So, how can you get your kids moving?

We caught up with Danielle Szasz at play with her kids in the park.

Two-year-old Luna has not had much screen time. Eight-year-old Oliver is a seasoned pro with two favorite video games.

"Pixel gun and one called Roblox," he revealed.

Danielle Szasz doesn't like the idea of her kids spending their entire summer break in front of a screen. Neither do pediatricians.

"I think it's about balance and I think being able to kind of get out and move and stuff is important," said Dr. Peter Lindgren, a pediatrician with Intermountain Healthcare.

He said kids who pick up active habits now are more likely to live active lives as grown-ups.
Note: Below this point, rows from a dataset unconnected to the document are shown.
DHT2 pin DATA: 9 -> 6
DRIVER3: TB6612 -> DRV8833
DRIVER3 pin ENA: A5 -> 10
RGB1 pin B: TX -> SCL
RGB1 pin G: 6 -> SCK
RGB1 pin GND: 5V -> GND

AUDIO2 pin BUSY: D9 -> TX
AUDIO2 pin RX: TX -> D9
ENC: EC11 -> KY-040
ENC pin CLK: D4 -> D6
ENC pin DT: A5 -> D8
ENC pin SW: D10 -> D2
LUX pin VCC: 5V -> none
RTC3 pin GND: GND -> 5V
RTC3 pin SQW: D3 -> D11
Plus, there is a mental reward.

"There's a lot of mental rewards to getting out here at least once a day or you know, three times a week, whatever it may be," Lindgren said. "Inside when you're on screens, it really has a way of increasing stress levels. And it doesn't really allow kids to decrease their level of stress."

Lindgren said school-age kids should get at least an hour of physical activity daily.

Three hours throughout the week should be moderately vigorous — "Things where you get your heart rate up, you're sweating," he explained.

Anything that has your kid up and moving qualifies. Playgrounds are great, with all that running, jumping, chasing and climbing. Same for sports, plus Lindgren said they help kids build social connections.

Danielle Szasz and her children at Sugar House Park.
Danielle Szasz and her children at Sugar House Park. (Photo: Tanner Siegworth, KSL-TV)

"We meet people doing these things that we'd never know otherwise," said Lindgren. "The social part of that is really important and I don't think it can be undervalued in adolescents."

Whatever the activity is, it needs to be fun for kids. Parents should be positive about it and they can lead by example.

"If you take the time yourself to go out and do some physical things, to meet with some friends, to go for a walk or a run — it's modeling and they follow suit," Lindgren said.

"We're so lucky that we live in close proximity to so many cool hiking trails," Danielle Szasz said about one of Oliver's favorite activities.

Besides hiking, he loves the backyard trampoline, splash pads, STEM projects, summer camps and family workouts.

"He'll be like counting down … he's like '20! Okay, five more!'" his mom said about their circuit of burpees, squats and push-ups.

If you take the time yourself to go out and do some physical things, to meet with some friends, to go for a walk or a run — it's modeling and they follow suit.

–Dr. Peter Lindgren, pediatrician, Intermountain Healthcare

Oh, and Oliver has not forgotten his love for Roblox and other games. Danielle Szasz has set up a chart system that logs his physical activity.

"It goes in this pattern – mind, body, heart," Oliver described. "So, the first one is mind-reading independently for as long as you can. If (I) do it for 15 minutes, I get 15 minutes of screen time. And then the next one is something for your body like a workout. And then the last one is heart, which is playing with Luna, and then I can get screen time."

"That's been really fun," said Danielle. "He actually gets super into it."